В пятом часу утра Василий осторожно, чтобы не разбудить ее, встал с постели. Отчаянно хотелось курить, и он, сидя на кухне, с нетерпением и удовольствием разминал тугую папиросу, вспоминая, какое безмятежно-спокойное лицо было у девушки, спящей сейчас в его постели. Мысль о том, что когда-нибудь она, возможно, и полюбит другого, но вряд ли сможет в той же мере довериться, как доверилась ему, была приятной и неприятной одновременно, и он постарался поскорее прогнать ее.
Такой вот была их первая совместно проведенная ночь, и пусть она не была их первой ночью в полном смысле этих слов, но Цветков не сменял бы ее ни на какую другую, потому что прекрасно понимал ценность ее доверия, полученного в подарок, а это было самое большее, что она могла ему в сложившихся обстоятельствах дать.
Тихую свадьбу выграли через месяц. Гостей было мало: из двенадцати его друзей-одноклассников в живых осталось только четверо. А Александра рада была пригласить старушку, приютившую ее когда-то в своем старом покосившемся домишке.
И потекла их жизнь, простая и размеренная, наполненная маленькими житейскими радостями, только одно тревожило ее - отсутствие детей. Она пробовала поговорить об этом с Василием, но услышала в ответ, что и без детей им неплохо, потому что главное для него на всем белом свете это она. По наущению Егоровны, желающей во что бы то ни стало понянчить дитя, Александра дважды ходила в больницу на консультацию, но ничего кроме того, что здорова и надо просто ждать, не услышала. Когда пришла в третий раз, то врач-гинеколог, старая седая еврейка Загальская с аккуратно выщипанными в тонкую ниточку бровями, отчего казалось, что она будет до конца жизни удивляться, как неожиданно и быстро каким-то буйным ветром занесло ее в этот Богом забытый Городок из родного Ленинграда, под каким-то предлогом отослала сестру из кабинета и сказала, отчаянно картавля:
- Послушай старую женщину и не ходи сюда больше, не рви себе душу, просто живи, надейся, жди и молись Богу. Война на каждого свой отпечаток наложила. Вот оттаешь душой, тогда и родишь, а я ничем тебе помочь не могу.
Александра не поверила ее словам, потому что считала, что все плохое осталось в прошлом, а в будущем, когда рядом с ней родной и такой надежный Василий, ничего страшного случиться просто не может.
Год проходил за годом, не стало доброй Егоровны, ей исполнилось тридцать, она сумела устроиться не без помощи Василия в школьную библиотеку и теперь меньше уставала на работе.
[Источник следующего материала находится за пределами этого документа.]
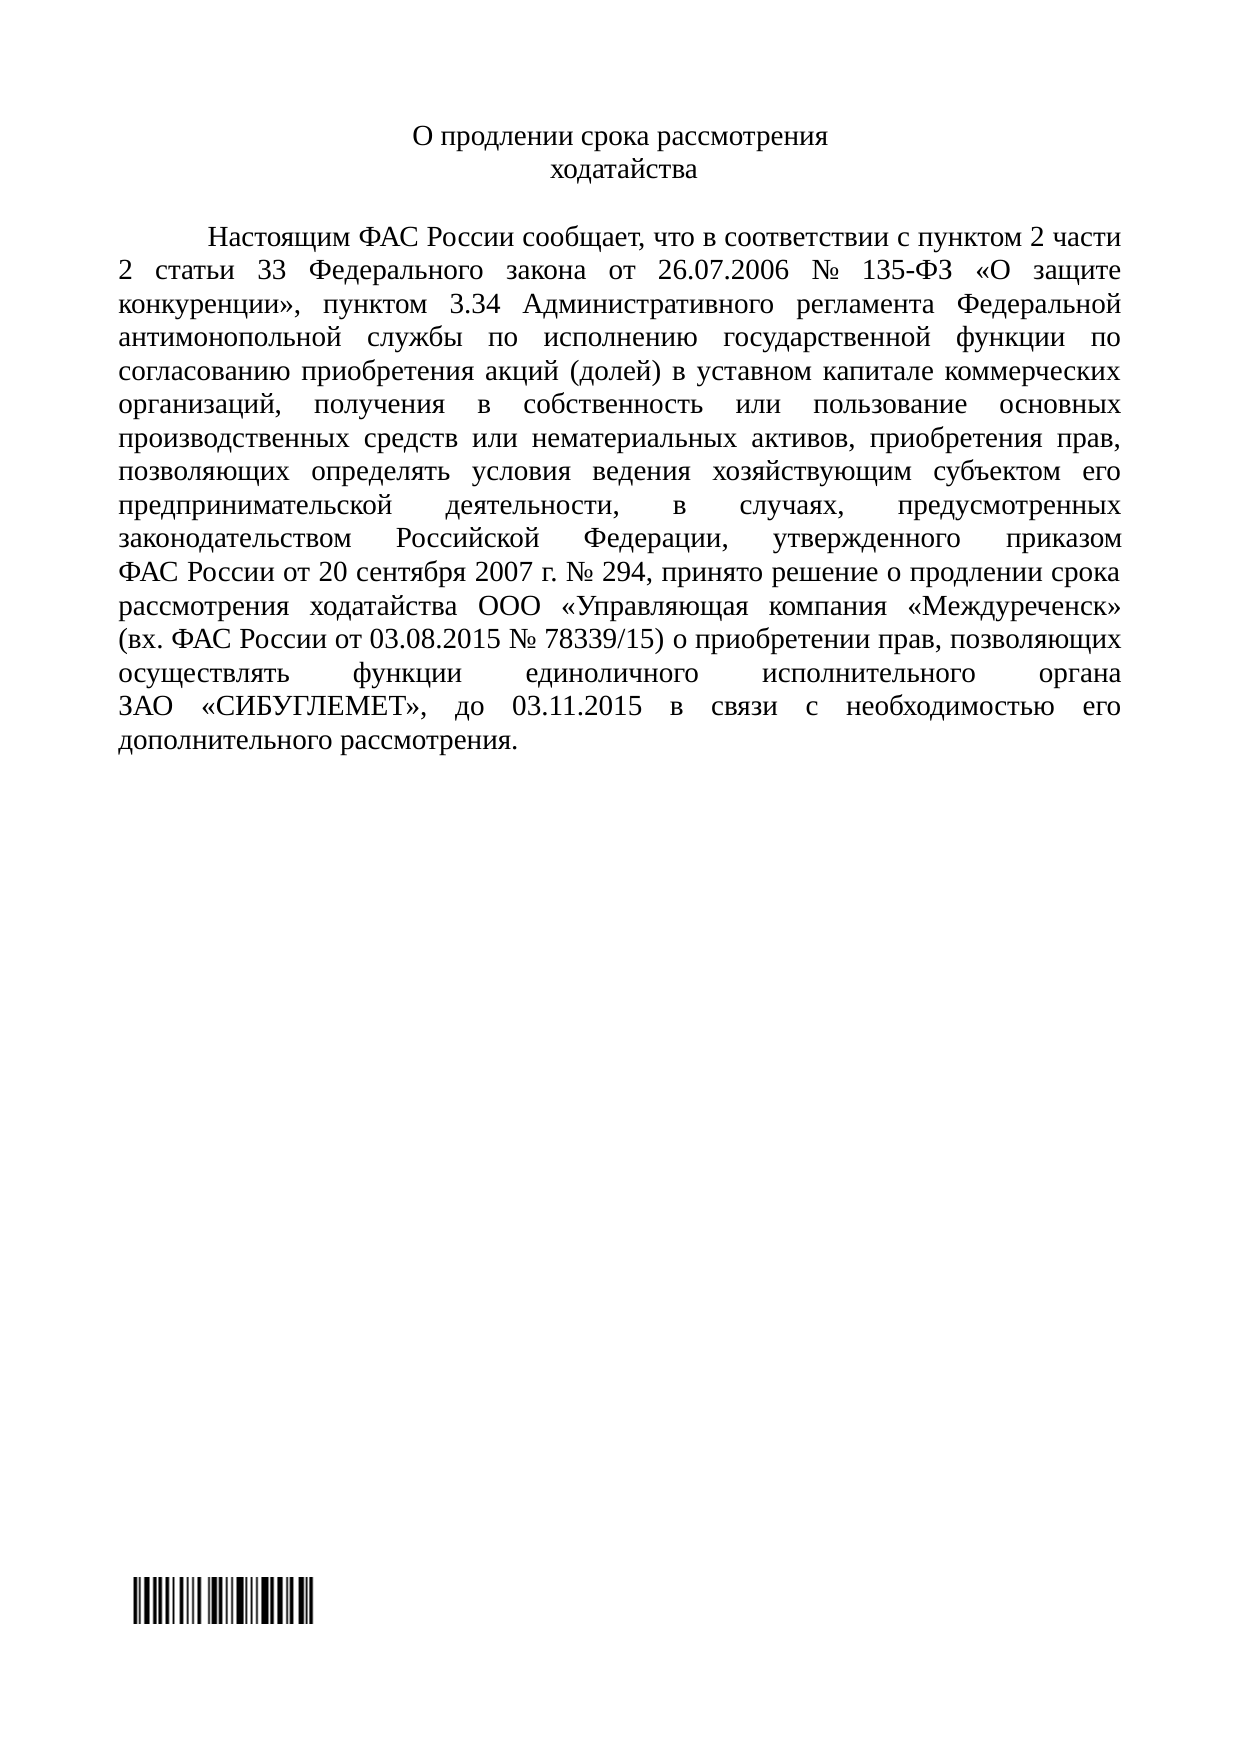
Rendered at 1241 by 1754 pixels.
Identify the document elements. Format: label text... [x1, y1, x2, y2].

text ходатайства [118, 152, 1122, 185]
text Настоящим ФАС России сообщает, что в соответствии с пунктом 2 части 2 статьи 33 Федерального закона от 26.07.2006 № 135-ФЗ «О защите конкуренции», пунктом 3.34 Административного регламента Федеральной антимонопольной службы по исполнению государственной функции по согласованию приобретения акций (долей) в уставном капитале коммерческих организаций, получения в собственность или пользование основных производственных средств или нематериальных активов, приобретения прав, позволяющих определять условия ведения хозяйствующим субъектом его предпринимательской деятельности, в случаях, предусмотренных законодательством Российской Федерации, утвержденного приказом ФАС России от 20 сентября 2007 г. № 294, принято решение о продлении срока рассмотрения ходатайства ООО «Управляющая компания «Междуреченск» (вх. ФАС России от 03.08.2015 № 78339/15) о приобретении прав, позволяющих осуществлять функции единоличного исполнительного органа ЗАО «СИБУГЛЕМЕТ», до 03.11.2015 в связи с необходимостью его дополнительного рассмотрения. [118, 219, 1122, 755]
text О продлении срока рассмотрения [118, 118, 1122, 152]
picture [118, 1577, 331, 1624]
Они по-прежнему жили дружно, однако, Александру стала иногда как-то раздражать постоянная опека, желание мужа всегда держать ее в поле зрения и наперед знать, что для нее важно и нужно. Сдержанный и молчаливый на людях, дома он становился совсем другим: не мог находиться в комнате за закрытыми дверями, потому что должен был видеть и слышать ее. Однажды Александра, сильно простыв и кашляя ночи напролет, чтобы дать ему выспаться, постелила себе в бывшей комнатушке Егоровны. На следующий день он попросил ее больше никогда этого не делать, потому что без нее все равно не мог сомкнуть глаз. Чтобы хоть иногда побыть в одиночестве, она попросила его никогда не заходить в библиотеку, и он вынужден был согласиться, хотя это ему не очень-то понравилось.